BSides Cape Town

Impose Cost: Our defences eventually fail and we need to take the the fight to the criminals
12-02, 09:45–10:30 (Africa/Johannesburg), Track 1

The best defence is a good offence - except in cybersecurity where we send people to the battlefield with armour and radios. The most active defence gets is evicting attackers from their network. We've leaned in so hard into defence as an industry we're lying on the floor, and it's time to look up. But, how can we take the fight to the criminals, without crossing legal and ethical boundaries?
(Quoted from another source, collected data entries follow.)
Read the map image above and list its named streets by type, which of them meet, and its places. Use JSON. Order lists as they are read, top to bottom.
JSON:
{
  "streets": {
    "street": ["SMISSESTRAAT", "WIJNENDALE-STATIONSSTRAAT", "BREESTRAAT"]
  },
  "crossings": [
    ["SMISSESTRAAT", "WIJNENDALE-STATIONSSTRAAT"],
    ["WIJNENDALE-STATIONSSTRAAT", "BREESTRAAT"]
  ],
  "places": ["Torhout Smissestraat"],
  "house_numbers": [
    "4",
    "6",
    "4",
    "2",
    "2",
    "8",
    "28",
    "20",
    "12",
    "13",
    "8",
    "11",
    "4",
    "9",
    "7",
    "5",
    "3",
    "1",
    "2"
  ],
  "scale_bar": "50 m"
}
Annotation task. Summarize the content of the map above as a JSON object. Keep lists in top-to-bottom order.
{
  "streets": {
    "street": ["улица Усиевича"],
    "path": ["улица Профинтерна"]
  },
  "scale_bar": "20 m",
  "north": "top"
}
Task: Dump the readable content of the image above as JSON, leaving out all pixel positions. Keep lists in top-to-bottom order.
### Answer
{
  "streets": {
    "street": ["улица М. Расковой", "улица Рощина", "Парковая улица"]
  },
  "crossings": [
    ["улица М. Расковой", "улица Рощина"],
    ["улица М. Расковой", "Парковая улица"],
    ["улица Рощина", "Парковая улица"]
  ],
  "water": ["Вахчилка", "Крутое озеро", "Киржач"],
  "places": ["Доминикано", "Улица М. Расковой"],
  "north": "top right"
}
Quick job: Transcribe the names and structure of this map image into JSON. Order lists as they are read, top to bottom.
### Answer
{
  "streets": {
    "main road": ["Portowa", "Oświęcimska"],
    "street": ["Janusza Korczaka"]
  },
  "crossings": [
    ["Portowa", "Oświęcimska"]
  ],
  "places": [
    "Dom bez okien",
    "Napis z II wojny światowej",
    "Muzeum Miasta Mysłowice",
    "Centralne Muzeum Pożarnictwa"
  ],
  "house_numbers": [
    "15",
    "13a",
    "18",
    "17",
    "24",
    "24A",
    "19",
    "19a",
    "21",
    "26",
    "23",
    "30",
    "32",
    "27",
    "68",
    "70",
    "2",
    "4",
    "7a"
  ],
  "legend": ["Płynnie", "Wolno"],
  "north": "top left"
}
Cybersecurity is all defence. In the history of competitive endeavours from sports to wars, nobody has ever won by playing defence alone. Over the years there have been several defensive models people use to prioritise scare expertise across complex systems, and while they all buy us something, no defence is perfect and the approaches eventually fail us. How do we stop the incessant focus on building and maintaining higher walls while attackers just reuse the same ladders? Address the problem at its root - in security the best defence isn't a good offence, it's a good arrest. What can we do as an industry to better support and enable law enforcement in identifying, linking, gathering evidence, and successfully prosecuting the groups behind the cybercrime. Because when we do - the results are often a dramatic decrease in attacks. While I don't have all the answers, there are enough examples to show us ways it could work. The challenge then is how to we embed them into our security strategies in the future?